Mekah. (arabianbusiness.com)
Menurut Khalid, stereotipe wahabi juga telah banyak dipandang masyarakat Indonesia sebagai suatu hal yang negatif. Hal ini ia ungkapkan karena ia mengalami sendiri perihal tersebut.
“Saat saya hendak berangkat untuk belajar ke Saudi, sekitar awal 1990an, teman ayah saya titip pesan. Katanya ambil ilmunya, tapi jangan sampai jadi wahabi,” katanya.
Ia bercerita dalam enam bulan pertama di Arab Saudi, semua guru yang ada disana adalah orang-orang yang bercirikan ‘wahabi’ seperti yang ada dalam bayangannya.
“Saya ketakutan melihatnya, dalam benak saya, ini wahabi nih. Tapi lama kelamaan, setelah guru itu masuk ke kelas. Tidak pernah ada sebutan nama wahabi dari mereka, yang ada hanyalah Allah berfirman dan Rosulullah bersabda, atau diikuti penjelasan para sahabat seperti Ibnu Abbas dan Ibnu Ummar, kalau ada ilmu fiqih pun didatangkan dari keempat madzab,” jelasnya.

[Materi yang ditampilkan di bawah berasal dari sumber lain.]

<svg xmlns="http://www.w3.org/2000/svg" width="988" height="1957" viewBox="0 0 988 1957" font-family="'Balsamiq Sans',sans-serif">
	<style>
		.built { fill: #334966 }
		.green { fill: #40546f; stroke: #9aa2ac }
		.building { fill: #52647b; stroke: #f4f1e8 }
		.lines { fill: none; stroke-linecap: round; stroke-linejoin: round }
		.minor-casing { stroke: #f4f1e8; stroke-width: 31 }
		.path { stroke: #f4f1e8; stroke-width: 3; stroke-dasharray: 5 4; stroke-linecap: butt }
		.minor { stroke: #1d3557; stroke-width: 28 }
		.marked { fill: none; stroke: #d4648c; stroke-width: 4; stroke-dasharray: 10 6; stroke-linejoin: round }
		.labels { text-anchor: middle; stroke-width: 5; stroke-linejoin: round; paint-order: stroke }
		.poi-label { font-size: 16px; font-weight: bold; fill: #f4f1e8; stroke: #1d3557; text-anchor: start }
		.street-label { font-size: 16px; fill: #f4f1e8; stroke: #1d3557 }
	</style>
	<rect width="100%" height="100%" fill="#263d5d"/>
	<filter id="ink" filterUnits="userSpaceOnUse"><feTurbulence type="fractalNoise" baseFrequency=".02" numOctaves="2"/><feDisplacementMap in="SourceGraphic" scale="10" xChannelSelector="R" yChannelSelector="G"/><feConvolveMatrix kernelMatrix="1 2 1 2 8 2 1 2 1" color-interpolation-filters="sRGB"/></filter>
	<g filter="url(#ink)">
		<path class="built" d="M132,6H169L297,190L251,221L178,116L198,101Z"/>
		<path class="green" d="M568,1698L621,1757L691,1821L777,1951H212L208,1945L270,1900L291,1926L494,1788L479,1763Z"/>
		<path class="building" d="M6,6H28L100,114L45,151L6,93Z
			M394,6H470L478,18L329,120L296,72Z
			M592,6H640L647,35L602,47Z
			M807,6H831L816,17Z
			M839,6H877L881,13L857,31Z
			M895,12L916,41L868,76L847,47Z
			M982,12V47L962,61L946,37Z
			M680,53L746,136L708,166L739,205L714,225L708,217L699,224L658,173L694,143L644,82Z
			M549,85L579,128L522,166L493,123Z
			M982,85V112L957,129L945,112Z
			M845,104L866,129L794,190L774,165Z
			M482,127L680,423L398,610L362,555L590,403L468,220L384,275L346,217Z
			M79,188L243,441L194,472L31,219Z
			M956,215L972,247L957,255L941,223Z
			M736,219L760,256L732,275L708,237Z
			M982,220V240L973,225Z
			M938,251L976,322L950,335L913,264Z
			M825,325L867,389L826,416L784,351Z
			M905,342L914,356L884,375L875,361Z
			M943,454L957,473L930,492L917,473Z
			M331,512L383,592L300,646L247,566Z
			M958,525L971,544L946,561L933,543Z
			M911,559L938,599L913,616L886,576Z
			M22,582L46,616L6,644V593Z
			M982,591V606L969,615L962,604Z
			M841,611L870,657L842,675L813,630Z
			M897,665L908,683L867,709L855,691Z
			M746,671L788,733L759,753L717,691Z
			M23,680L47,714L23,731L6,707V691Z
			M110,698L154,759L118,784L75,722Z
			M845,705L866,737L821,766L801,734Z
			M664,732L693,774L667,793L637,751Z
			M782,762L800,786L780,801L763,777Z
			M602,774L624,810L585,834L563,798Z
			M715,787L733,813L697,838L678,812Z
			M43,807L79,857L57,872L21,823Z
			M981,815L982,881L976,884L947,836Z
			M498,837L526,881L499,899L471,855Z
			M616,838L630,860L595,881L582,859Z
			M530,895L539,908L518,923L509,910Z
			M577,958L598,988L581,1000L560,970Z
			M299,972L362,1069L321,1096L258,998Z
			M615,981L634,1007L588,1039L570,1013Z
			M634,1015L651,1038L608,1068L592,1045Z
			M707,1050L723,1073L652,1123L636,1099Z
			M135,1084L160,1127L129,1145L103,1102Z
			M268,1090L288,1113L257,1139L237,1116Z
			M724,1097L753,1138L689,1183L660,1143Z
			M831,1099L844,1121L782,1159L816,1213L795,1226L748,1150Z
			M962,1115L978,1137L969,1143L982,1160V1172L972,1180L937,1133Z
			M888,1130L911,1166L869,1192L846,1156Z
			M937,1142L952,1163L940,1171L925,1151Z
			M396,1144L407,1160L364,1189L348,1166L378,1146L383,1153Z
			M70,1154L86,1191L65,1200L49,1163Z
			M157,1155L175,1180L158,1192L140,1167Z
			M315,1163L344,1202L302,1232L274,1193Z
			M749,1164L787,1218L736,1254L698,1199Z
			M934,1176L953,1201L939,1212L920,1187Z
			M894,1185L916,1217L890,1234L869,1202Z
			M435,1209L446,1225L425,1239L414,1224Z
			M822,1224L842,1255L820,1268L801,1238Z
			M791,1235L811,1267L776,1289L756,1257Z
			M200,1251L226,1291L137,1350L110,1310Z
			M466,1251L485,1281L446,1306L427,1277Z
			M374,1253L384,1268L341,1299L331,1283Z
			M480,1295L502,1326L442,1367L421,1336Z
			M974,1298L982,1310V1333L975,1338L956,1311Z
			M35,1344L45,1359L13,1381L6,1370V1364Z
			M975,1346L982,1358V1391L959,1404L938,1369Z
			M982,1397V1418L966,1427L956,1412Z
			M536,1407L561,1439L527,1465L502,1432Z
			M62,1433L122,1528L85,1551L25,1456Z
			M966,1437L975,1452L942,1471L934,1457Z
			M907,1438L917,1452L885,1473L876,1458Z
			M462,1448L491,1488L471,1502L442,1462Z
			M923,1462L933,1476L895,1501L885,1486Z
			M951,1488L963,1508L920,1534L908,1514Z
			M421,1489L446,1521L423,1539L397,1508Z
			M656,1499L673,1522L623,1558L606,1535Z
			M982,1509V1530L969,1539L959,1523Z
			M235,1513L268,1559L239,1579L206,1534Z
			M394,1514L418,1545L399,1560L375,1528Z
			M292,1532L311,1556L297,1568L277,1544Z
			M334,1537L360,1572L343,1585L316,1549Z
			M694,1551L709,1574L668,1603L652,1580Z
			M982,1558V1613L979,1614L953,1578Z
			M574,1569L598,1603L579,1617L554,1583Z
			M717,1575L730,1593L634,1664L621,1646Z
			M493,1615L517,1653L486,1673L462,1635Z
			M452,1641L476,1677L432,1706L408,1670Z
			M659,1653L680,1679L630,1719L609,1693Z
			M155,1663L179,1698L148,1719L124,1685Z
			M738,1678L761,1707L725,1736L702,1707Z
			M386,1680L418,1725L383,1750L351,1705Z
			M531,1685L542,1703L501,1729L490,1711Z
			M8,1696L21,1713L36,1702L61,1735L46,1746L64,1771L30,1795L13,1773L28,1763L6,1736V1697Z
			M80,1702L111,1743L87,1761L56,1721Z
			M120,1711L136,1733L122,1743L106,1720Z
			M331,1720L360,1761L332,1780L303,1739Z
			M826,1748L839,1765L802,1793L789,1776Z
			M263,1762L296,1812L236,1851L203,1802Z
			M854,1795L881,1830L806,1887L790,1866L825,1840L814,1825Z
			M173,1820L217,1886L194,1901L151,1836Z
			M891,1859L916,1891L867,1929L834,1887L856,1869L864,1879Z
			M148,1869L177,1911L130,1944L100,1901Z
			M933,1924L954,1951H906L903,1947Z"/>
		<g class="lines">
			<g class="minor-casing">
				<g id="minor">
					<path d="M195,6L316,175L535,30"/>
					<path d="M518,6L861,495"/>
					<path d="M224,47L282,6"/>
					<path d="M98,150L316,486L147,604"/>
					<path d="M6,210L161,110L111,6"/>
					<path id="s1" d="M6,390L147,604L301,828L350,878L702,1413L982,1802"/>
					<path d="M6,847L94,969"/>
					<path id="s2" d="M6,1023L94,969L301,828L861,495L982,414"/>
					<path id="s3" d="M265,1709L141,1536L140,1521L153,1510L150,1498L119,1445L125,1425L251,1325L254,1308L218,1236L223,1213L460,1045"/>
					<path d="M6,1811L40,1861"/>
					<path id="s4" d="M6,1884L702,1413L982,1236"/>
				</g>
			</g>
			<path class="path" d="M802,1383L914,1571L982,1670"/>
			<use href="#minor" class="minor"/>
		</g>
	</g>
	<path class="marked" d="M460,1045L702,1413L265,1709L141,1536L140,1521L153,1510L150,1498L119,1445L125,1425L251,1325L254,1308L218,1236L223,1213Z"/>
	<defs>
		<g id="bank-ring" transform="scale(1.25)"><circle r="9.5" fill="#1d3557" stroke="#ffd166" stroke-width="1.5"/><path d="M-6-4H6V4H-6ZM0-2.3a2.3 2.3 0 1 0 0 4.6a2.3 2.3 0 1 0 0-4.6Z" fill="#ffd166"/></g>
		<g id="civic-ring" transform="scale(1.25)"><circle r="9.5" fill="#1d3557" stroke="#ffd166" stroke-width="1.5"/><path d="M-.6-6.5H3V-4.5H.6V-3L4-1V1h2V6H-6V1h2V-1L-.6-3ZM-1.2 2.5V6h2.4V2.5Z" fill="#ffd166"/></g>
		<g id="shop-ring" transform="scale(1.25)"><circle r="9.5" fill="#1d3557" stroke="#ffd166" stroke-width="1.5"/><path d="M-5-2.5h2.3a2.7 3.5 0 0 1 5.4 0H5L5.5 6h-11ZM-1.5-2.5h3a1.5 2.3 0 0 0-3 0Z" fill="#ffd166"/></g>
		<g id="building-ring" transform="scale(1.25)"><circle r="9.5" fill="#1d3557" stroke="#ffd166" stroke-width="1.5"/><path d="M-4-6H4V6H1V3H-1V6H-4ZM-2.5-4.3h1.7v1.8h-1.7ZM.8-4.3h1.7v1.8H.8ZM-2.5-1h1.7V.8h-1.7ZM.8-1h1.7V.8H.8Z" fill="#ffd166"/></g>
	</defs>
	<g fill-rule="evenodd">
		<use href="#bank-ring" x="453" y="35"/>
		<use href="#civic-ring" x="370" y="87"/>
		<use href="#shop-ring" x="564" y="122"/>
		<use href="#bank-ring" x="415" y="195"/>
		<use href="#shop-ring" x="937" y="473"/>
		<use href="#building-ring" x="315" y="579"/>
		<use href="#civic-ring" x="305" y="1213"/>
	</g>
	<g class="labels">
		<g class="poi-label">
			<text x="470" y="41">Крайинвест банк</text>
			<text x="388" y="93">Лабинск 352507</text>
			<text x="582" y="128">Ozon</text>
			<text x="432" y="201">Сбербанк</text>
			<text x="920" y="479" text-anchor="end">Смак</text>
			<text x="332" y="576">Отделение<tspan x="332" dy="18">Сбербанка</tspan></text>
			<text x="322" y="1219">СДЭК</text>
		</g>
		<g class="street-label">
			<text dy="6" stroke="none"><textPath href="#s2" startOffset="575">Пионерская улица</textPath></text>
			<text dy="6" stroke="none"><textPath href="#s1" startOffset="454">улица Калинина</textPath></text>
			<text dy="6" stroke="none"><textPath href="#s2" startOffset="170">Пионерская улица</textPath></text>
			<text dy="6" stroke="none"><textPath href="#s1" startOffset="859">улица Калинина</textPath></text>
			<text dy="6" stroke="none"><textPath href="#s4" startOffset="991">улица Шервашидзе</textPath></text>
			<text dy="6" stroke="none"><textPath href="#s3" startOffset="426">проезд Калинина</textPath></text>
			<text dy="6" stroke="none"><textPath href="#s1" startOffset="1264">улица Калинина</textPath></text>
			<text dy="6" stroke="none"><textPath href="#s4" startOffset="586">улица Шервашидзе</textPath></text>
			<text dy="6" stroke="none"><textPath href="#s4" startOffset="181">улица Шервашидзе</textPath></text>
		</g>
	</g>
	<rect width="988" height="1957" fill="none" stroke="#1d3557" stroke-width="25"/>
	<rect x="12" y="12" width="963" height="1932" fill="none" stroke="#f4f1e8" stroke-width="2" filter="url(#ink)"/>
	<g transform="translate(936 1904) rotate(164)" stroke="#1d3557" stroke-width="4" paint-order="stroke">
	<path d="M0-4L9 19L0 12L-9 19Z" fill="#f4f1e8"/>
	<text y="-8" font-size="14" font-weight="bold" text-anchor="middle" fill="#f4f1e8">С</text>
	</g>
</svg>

Barulah setelah itu Ia berfikir mengapa selama ini dia takut padahal semua yang disampaikan oleh orang-orang tersebut adalah ilmu memang berpedoman utama pada Al-Quran dan hadist.

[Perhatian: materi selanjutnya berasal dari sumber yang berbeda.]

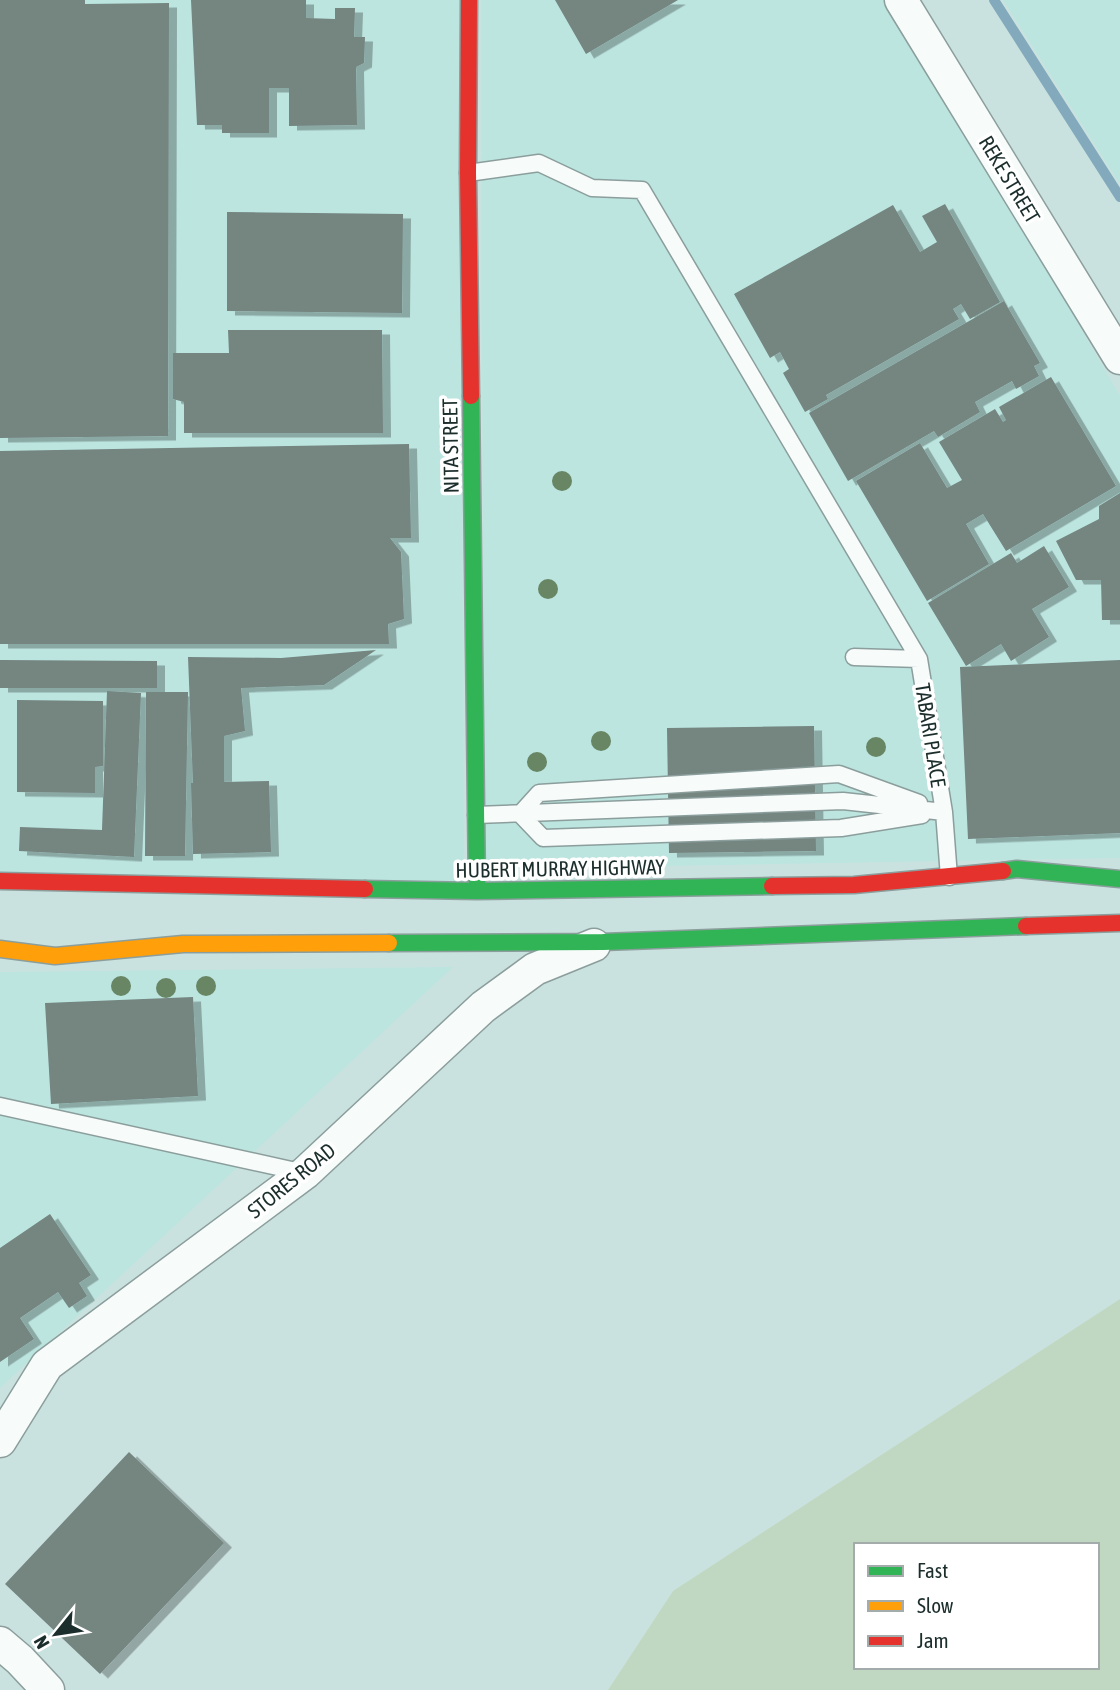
<svg xmlns="http://www.w3.org/2000/svg" width="1120" height="1690" viewBox="0 0 1120 1690" font-family="'Asap Condensed',sans-serif">
<defs>
<filter id="shadow"><feDropShadow dx="8" dy="4.5" stdDeviation="0" flood-color="#0004"/></filter>
</defs>
<rect width="100%" height="100%" fill="#cae2df"/>
<path fill="#bce5e0" d="M0,0H460L464,888L0,881Z
M481,0H891L1120,396V858L484,869Z
M1003,0H1120V184Z
M453,967L0,1388V972Z"/>
<path fill="#c0d8c2" fill-rule="evenodd" d="M1120,1299V1690H608L673,1591ZM856,1545H1097V1667H856Z"/>
<g fill="none" stroke-linecap="round" stroke-linejoin="round">
<path stroke="#83a9bc" stroke-width="10" d="M994,0L1120,197"/>
</g>
<path fill="#748580" filter="url(#shadow)" d="M0,0H85V4L169,3L168,436L0,438Z
M191,0H306V18L335,19V8H355L354,37H365L364,63L356,67L357,125L289,126V88H269V133H222V125H197Z
M555,0H678L586,54Z
M945,204L1000,302L970,319L961,304L953,309L959,319L826,395L828,399L805,412L783,373L789,369L780,352L770,358L734,294L893,205L920,252L937,242L922,216Z
M227,212L403,214L402,313L227,311Z
M1004,301L1040,363L1034,366L1039,376L1016,389L1012,381L975,402L980,412L938,437L934,431L848,481L809,413Z
M228,330H382L383,433H184V402L173,399V353H229Z
M1051,377L1116,486L1006,551L983,514L966,524L989,564L927,601L856,481L920,443L947,488L962,480L939,442L995,409L1003,422L1006,420L999,407Z
M409,444L411,538H390L401,552L404,619L388,624L389,644H0V451Z
M1120,493V620H1102L1101,580H1076L1056,541L1099,519V506Z
M1044,546L1069,587L1032,609L1049,637L1011,661L1001,644L966,666L928,603L1011,553L1017,563Z
M376,650L324,685L241,688L245,731L224,736V782L269,781L271,852L193,854L191,783H193L188,657L281,658Z
M0,660L157,661V688H0Z
M1120,660V833L968,839L960,667Z
M107,691L141,693L134,857L19,851L20,827L102,830Z
M146,692H188L185,856H145Z
M17,700L103,701V766L95,767V793L17,792Z
M814,726L816,851L669,853L667,728Z
M193,997L198,1096L51,1104L45,1003Z
M50,1214L91,1275L79,1283L87,1296L69,1308L58,1292L20,1318L34,1339L0,1362V1248Z
M129,1452L224,1543L100,1674L5,1584Z"/>
<g fill="none" stroke-linecap="round" stroke-linejoin="round">
<defs>
<path id="lane" d="M468,173L539,163L592,188L642,190L919,659L944,812L949,877
M854,657L919,659
M520,814L539,793L839,774L919,803
M520,814L543,838L841,828L922,815
M476,815L843,801L944,812
M0,1106L305,1173"/>
<path id="street" d="M901,0L1120,358
M0,1441L47,1365L305,1173L483,1007L535,969L594,945
M0,1643L20,1660L48,1690"/>
<path id="fast" d="M471,396L477,891
M1003,871L1017,869L1120,879
M365,889L477,891L772,886
M389,943L603,942L1026,926"/>
<path id="slow" d="M0,949L55,956L183,944L389,943"/>
<path id="jam" d="M469,0L468,173L471,396
M0,881L365,889
M772,886L854,885L1003,871
M1026,926L1120,923"/>
</defs>
<use href="#lane" stroke="#8b9e9c" stroke-width="19"/>
<use href="#street" stroke="#8b9e9c" stroke-width="35"/>
<use href="#fast" stroke="#8b9e9c" stroke-width="19"/>
<use href="#slow" stroke="#8b9e9c" stroke-width="19"/>
<use href="#jam" stroke="#8b9e9c" stroke-width="19"/>
<use href="#lane" stroke="#f7fbfa" stroke-width="16"/>
<use href="#street" stroke="#f7fbfa" stroke-width="32"/>
<use href="#fast" stroke="#30b455" stroke-width="16"/>
<use href="#slow" stroke="#ff9f0a" stroke-width="16"/>
<use href="#jam" stroke="#e5322d" stroke-width="16"/>
</g>
<g fill="#688664">
<circle cx="562" cy="481" r="10"/>
<circle cx="548" cy="589" r="10"/>
<circle cx="601" cy="741" r="10"/>
<circle cx="876" cy="747" r="10"/>
<circle cx="537" cy="762" r="10"/>
<circle cx="121" cy="986" r="10"/>
<circle cx="206" cy="986" r="10"/>
<circle cx="166" cy="988" r="10"/>
</g>
<g text-anchor="middle" dominant-baseline="central" stroke-width="7" stroke-linejoin="round" paint-order="stroke">
<g font-size="21" fill="#1c2e2c" stroke="#fff">
<text transform="translate(1010 179) rotate(59)">REKE STREET</text>
<text transform="translate(450 446) rotate(-91)">NITA STREET</text>
<text transform="translate(931 735) rotate(81)">TABARI PLACE</text>
<text transform="translate(560 868) rotate(-1)">HUBERT MURRAY HIGHWAY</text>
<text transform="translate(291 1180) rotate(-39)">STORES ROAD</text>
</g>
</g>
<rect x="854" y="1543" width="245" height="126" fill="#ffffff" stroke="#a4abab" stroke-width="2"/>
<rect x="868" y="1566" width="35" height="10" fill="#30b455" stroke="#a4abab" stroke-width="2"/>
<text x="917" y="1578" font-size="21" fill="#1c2e2c">Fast</text>
<rect x="868" y="1601" width="35" height="10" fill="#ff9f0a" stroke="#a4abab" stroke-width="2"/>
<text x="917" y="1613" font-size="21" fill="#1c2e2c">Slow</text>
<rect x="868" y="1636" width="35" height="10" fill="#e5322d" stroke="#a4abab" stroke-width="2"/>
<text x="917" y="1648" font-size="21" fill="#1c2e2c">Jam</text>
<g transform="translate(56 1634) rotate(240)" stroke="#ffffff" stroke-width="5" paint-order="stroke">
<path d="M0-5L12 26L0 18L-12 26Z" fill="#1c2e2c"/>
<text y="-10" font-size="19" font-weight="bold" text-anchor="middle" fill="#1c2e2c">N</text>
</g>
</svg>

“Maka teman-teman sekalian, saya beri satu nasihat, Rosulullah lahir di Makkah, selama 13 tahun turunnya ayat Makkiyah juga ada di Makkah. Setelah itu Rosulullah hijrah ke Madinah sampai meninggal. Demi Allah, Makkah dan Madinah adalah markas Islam, bukan markas wahabi,” tutupnya.